Shelby’s pink lips twist into a sad smile. It hurts so bad to look at her in times like these. She has his eyes. That same off-center smile. His golden brown hair. How the hell am I supposed to get over someone when his twin is my best friend?
“Hana, I’m not sure he’ll ever move on.” Her shoulders lift and she lets them fall slowly as we walk throughout the frame of a house, the smell of drywall and spackle getting stronger in the kitchen. “But I guess I don’t really know anything anymore. We don’t talk much about that kind of stuff. Maybe he has moved on, who knows?”

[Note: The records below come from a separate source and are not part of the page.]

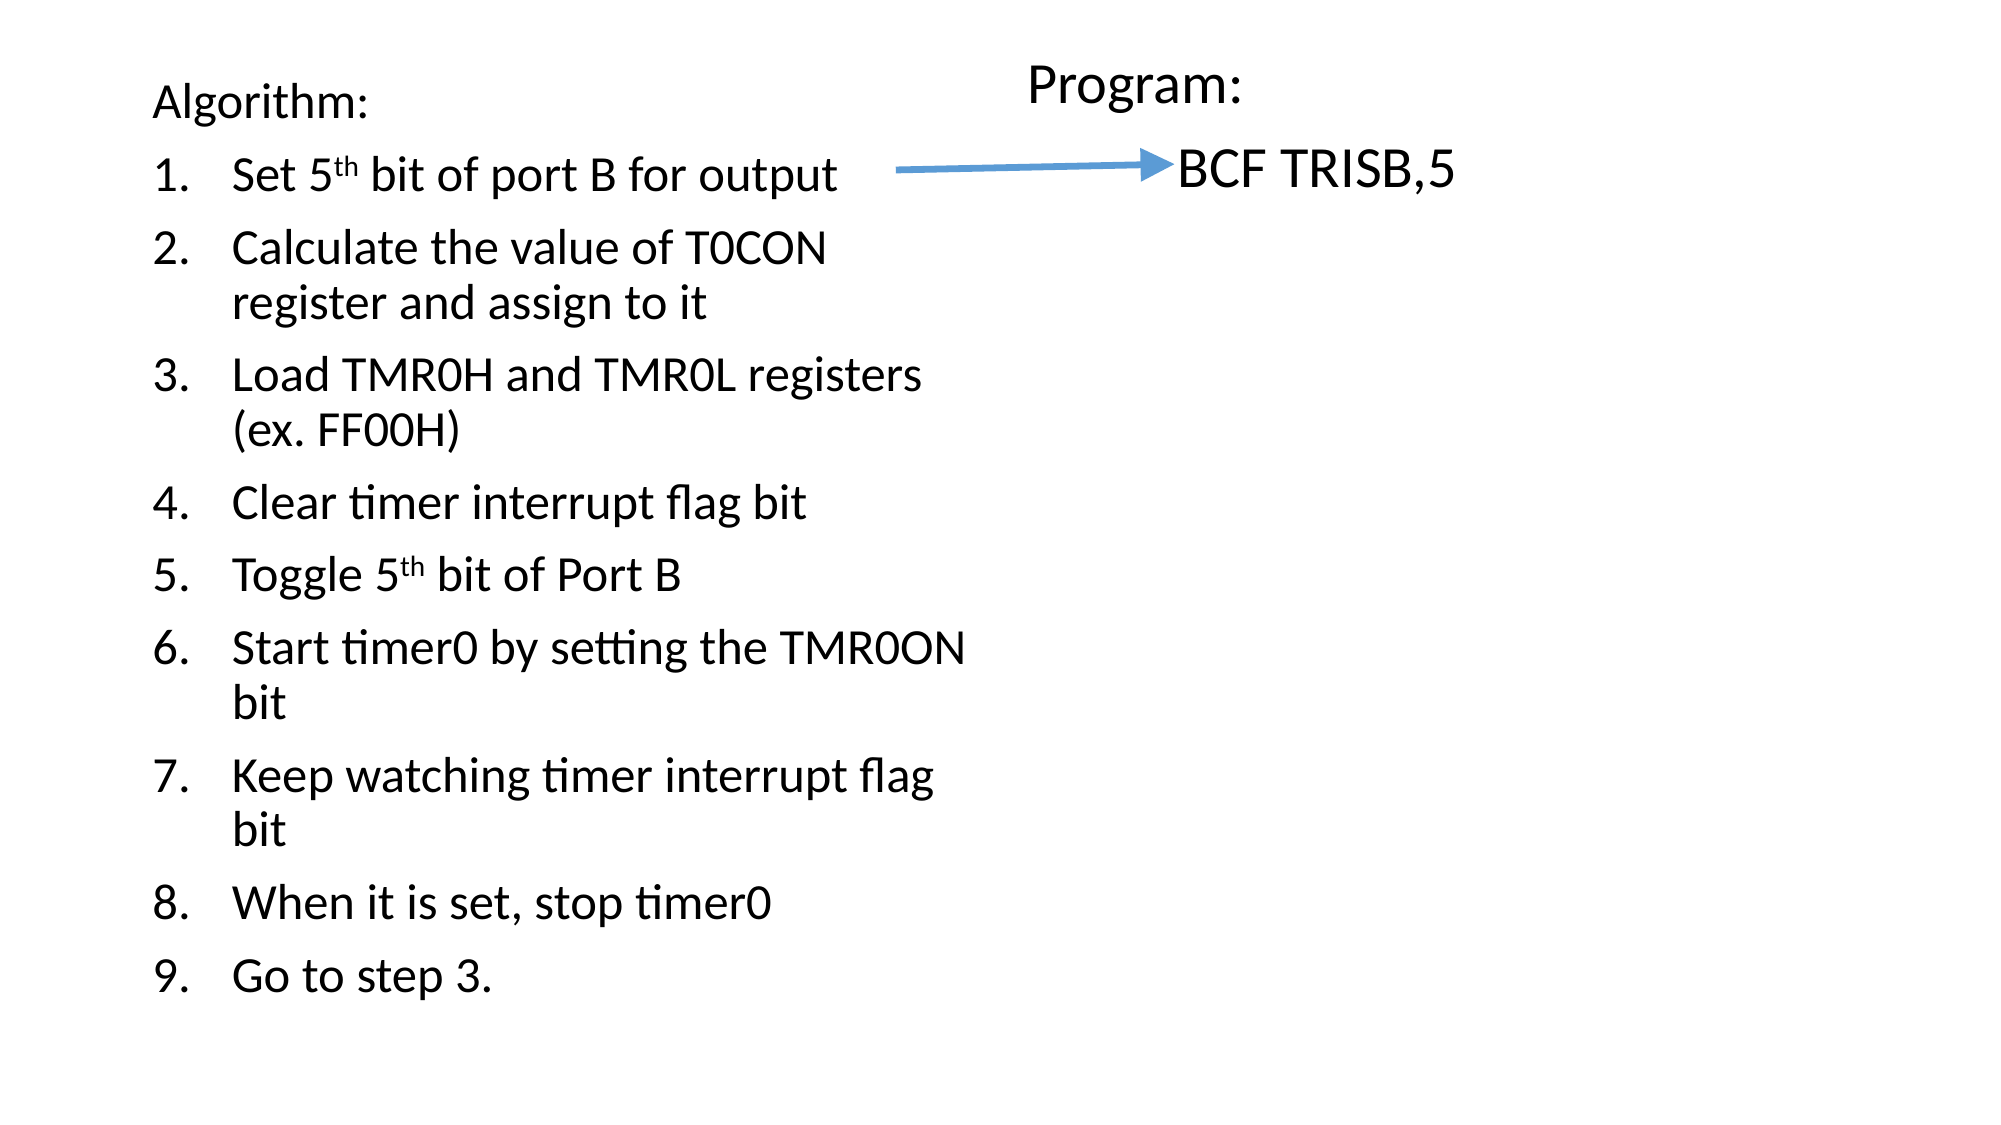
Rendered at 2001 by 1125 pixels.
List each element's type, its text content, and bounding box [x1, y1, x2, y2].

list Program: BCF TRISB,5 [1012, 45, 1863, 1014]
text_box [895, 164, 1175, 170]
list Algorithm: Set 5th bit of port B for output Calculate the value of T0CON register and assign to it Load TMR0H and TMR0L registers (ex. FF00H) Clear timer interrupt flag bit Toggle 5th bit of Port B Start timer0 by setting the TMR0ON bit Keep watching timer interrupt flag bit When it is set, stop timer0 Go to step 3. [137, 67, 988, 1014]
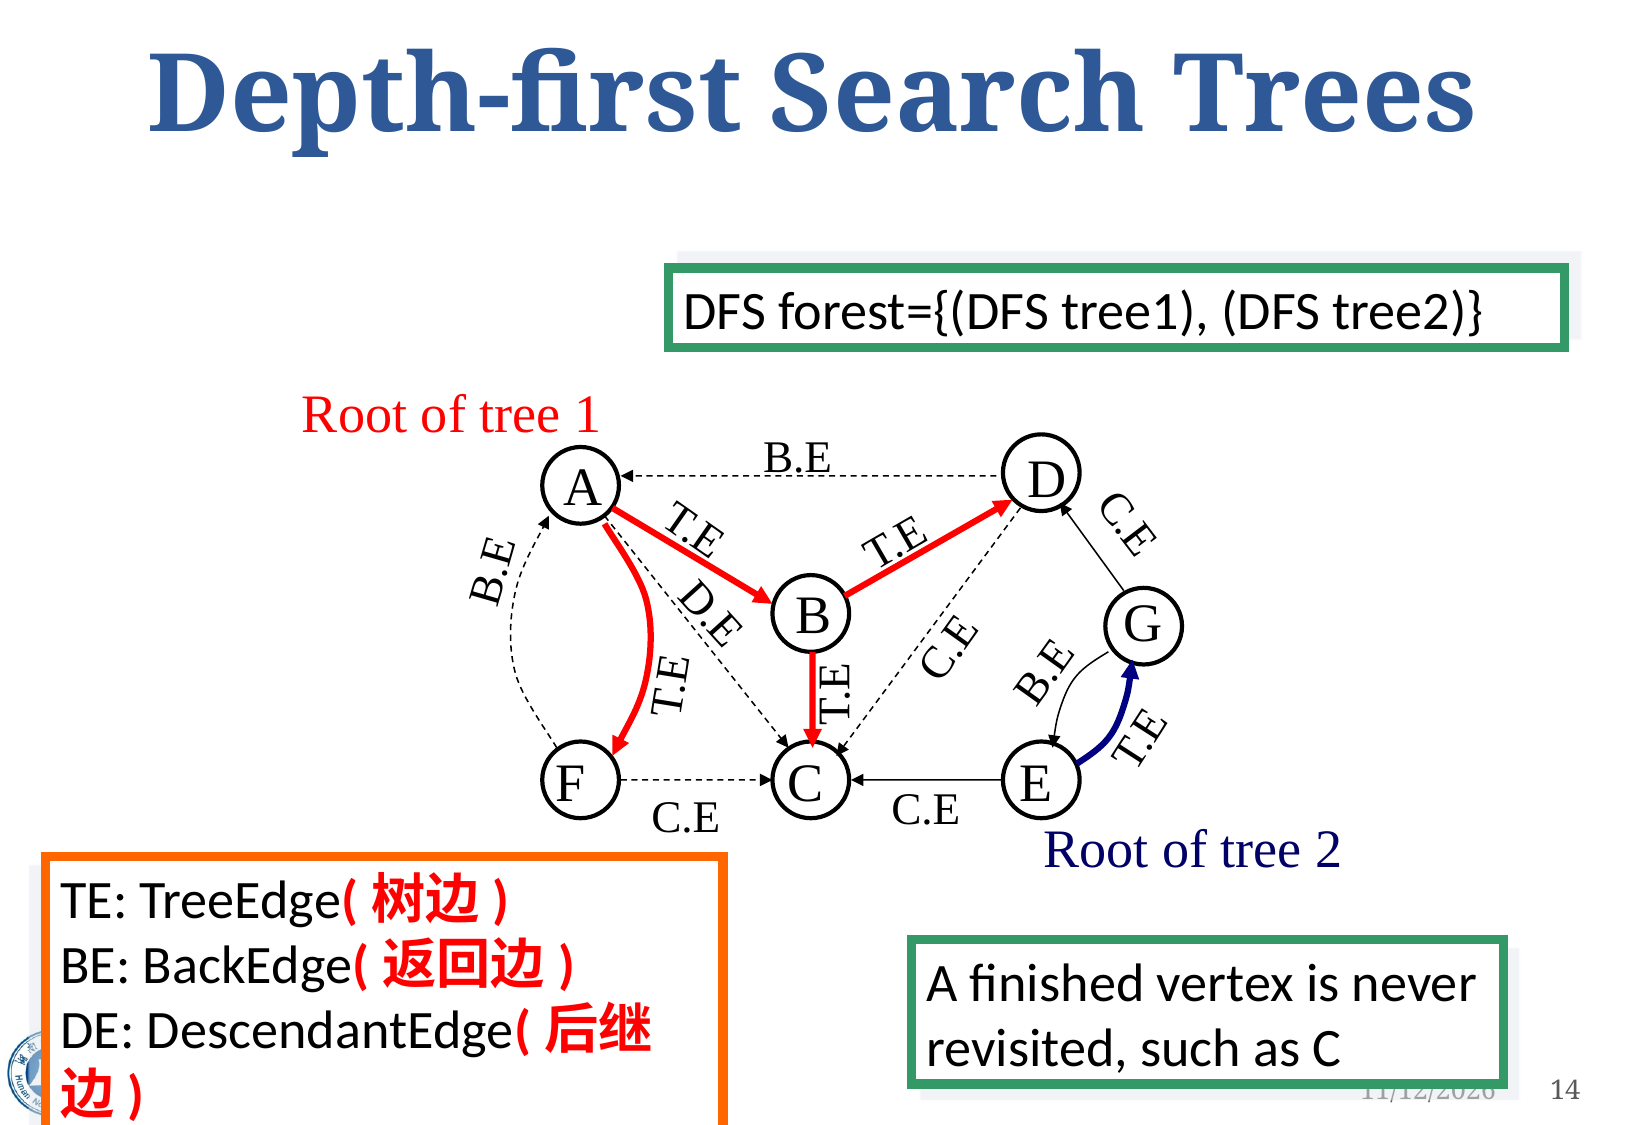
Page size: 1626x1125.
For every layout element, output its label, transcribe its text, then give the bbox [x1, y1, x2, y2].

picture [6, 1028, 28, 1118]
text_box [45, 267, 1565, 1125]
slide_number 14 [1567, 1061, 1619, 1121]
title Depth-first Search Trees [81, 0, 1544, 161]
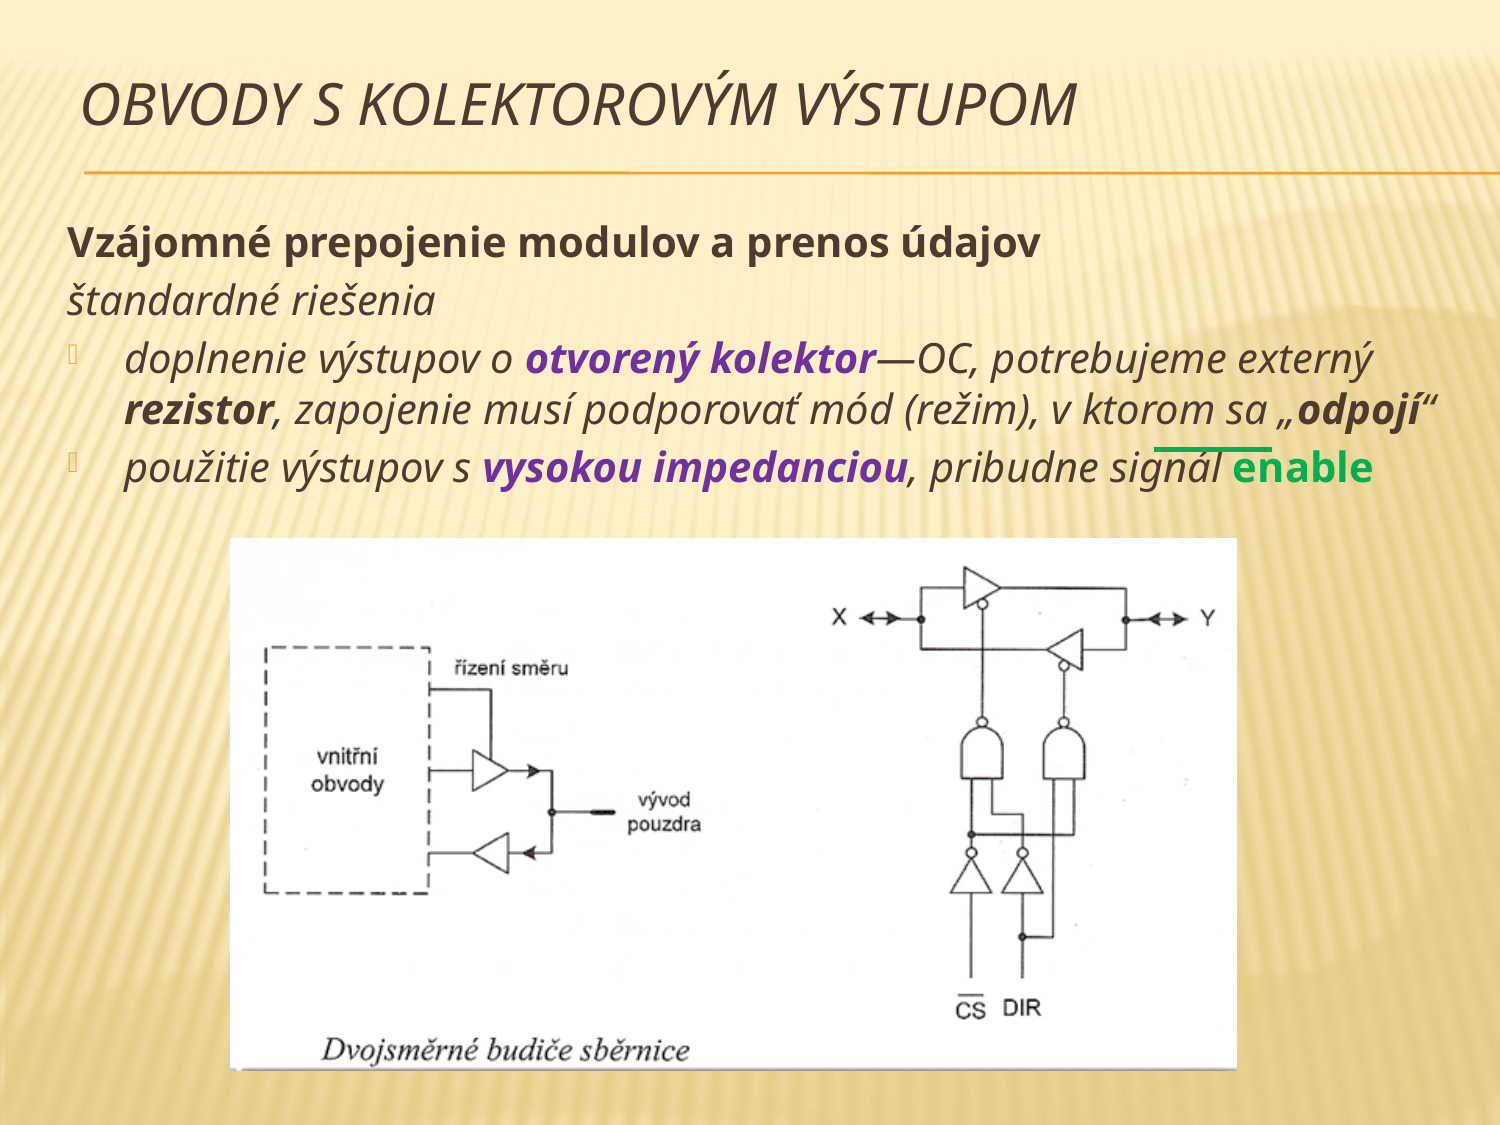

I don’t want him to be sad, not exactly. But the thought of Ash being happy with another girl makes me want to run my forehead straight into the exposed nail on the two by four in front of me. I groan. “New subject, please.”
Shelby leads the way through a short hallway that passes a laundry room and leads into the master bedroom. “Okay then, let’s talk about Lincoln. He totally likes you.”
“Seriously, Shell? What did I
just
say?”
She steps into an unfinished space that’s probably her parent’s future bathroom. “I did change the subject! I went from one guy to another. So, spill it—Lincoln is hot, right?”